When asked how he keeps certain launches of the brand exclusive (the products at launches are always sold out and most of the time, command a value of almost five times on the second-hand market), he attributes the success to Off-White as a brand, which showcases his personal interest in the most authentic way. It is a representation of how he sees fashion and art merging together, a balance of many things in streets and luxury but also a modern way of dressing that is not adapting to rules. Said formula, which puts Abloh as a tastemaker, is somewhat his key to grease the wheel of exclusivity that keeps the brand high on the radar. Often, fans would come to Abloh with their pair of Off-White sneakers and request for his Midas touch. As Abloh left the store that morning, I witnessed a 20-something-year-old boy running after him, with what looked like a Off-White x Nike Air Jordan 1 in his one hand. Abloh would usually use a marker and write with a graffiti-like handwritten word in quotation marks. The most common one seen — “Virgil Was Here”.

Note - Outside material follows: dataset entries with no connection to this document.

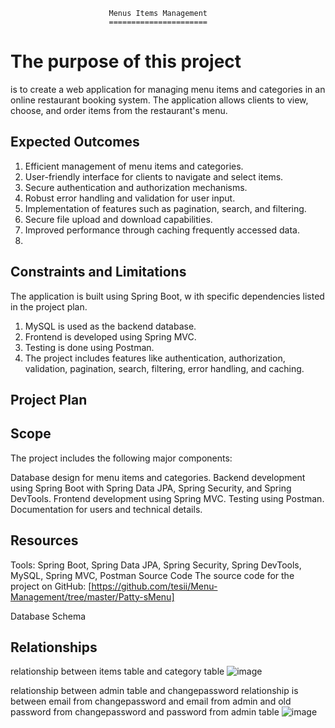                           Menus Items Management
                          ======================

The purpose of this project 
============================
is to create a web application for managing menu items and categories in an online restaurant booking system. 
The application allows clients to view, choose, and order items from the restaurant's menu.

Expected Outcomes
-----------------

1. Efficient management of menu items and categories.
2. User-friendly interface for clients to navigate and select items.
3. Secure authentication and authorization mechanisms.
3. Robust error handling and validation for user input.
4. Implementation of features such as pagination, search, and filtering.
5. Secure file upload and download capabilities.
6. Improved performance through caching frequently accessed data.
7. 
 Constraints and Limitations
----------------------------

The application is built using Spring Boot, w
ith specific dependencies listed in the project plan.

1. MySQL is used as the backend database.
2. Frontend is developed using Spring MVC.
3. Testing is done using Postman.
4. The project includes features like authentication, authorization, validation, pagination, search, filtering, error handling, and caching.
   
Project Plan
------------
Scope
------
The project includes the following major components:

Database design for menu items and categories.
Backend development using Spring Boot with Spring Data JPA, Spring Security, and Spring DevTools.
Frontend development using Spring MVC.
Testing using Postman.
Documentation for users and technical details.

Resources
---------
Tools: Spring Boot, Spring Data JPA, Spring Security, Spring DevTools, MySQL, Spring MVC, Postman
Source Code
The source code for the project on GitHub: [https://github.com/tesii/Menu-Management/tree/master/Patty-sMenu]

Database Schema



Relationships
---------------
relationship between items table and category table 
![image](https://github.com/tesii/Menu-Management/assets/130172829/50a5c81b-7d51-4793-a64b-e9e45566f9c9)


relationship between admin table and changepassword
relationship is between email from changepassword and email from admin and old password from changepassword and password from admin table
![image](https://github.com/tesii/Menu-Management/assets/130172829/75c73c05-e757-4e5b-a629-a98c3a0dba01)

He believes that a particular shoe can be embedded with a design that would make it sell out in a day. “There must be a design element that you can relate to, something you may have worn as a kid but then there is a way to sort of add elements to it that is very different with sneakers you’ve ever had. In the same way, it is sort of like post-modern way of design.”
With every great design, there’s bound to be high demand, but also imitators. But Abloh, is not of afraid of copies, whether it’s a personal DIY or a straight out counterfeiting.
“You said you want your item to be an open source, why?” I asked.
“That is sort of the point,” he said, which explains the streams of websites and Youtube links flooding the internet with different ways to DIY Off-White inspired items, particularly sneakers. “My brand is for my expression, if someone is inspired to start their own, that’s perfect. Counterfeiting doesn’t negatively affect anything, in fact it sort of reassures the idea that I have. This is how the world works; one thing inspires the next. Some look at it as a negative thing, others look at it as positive.”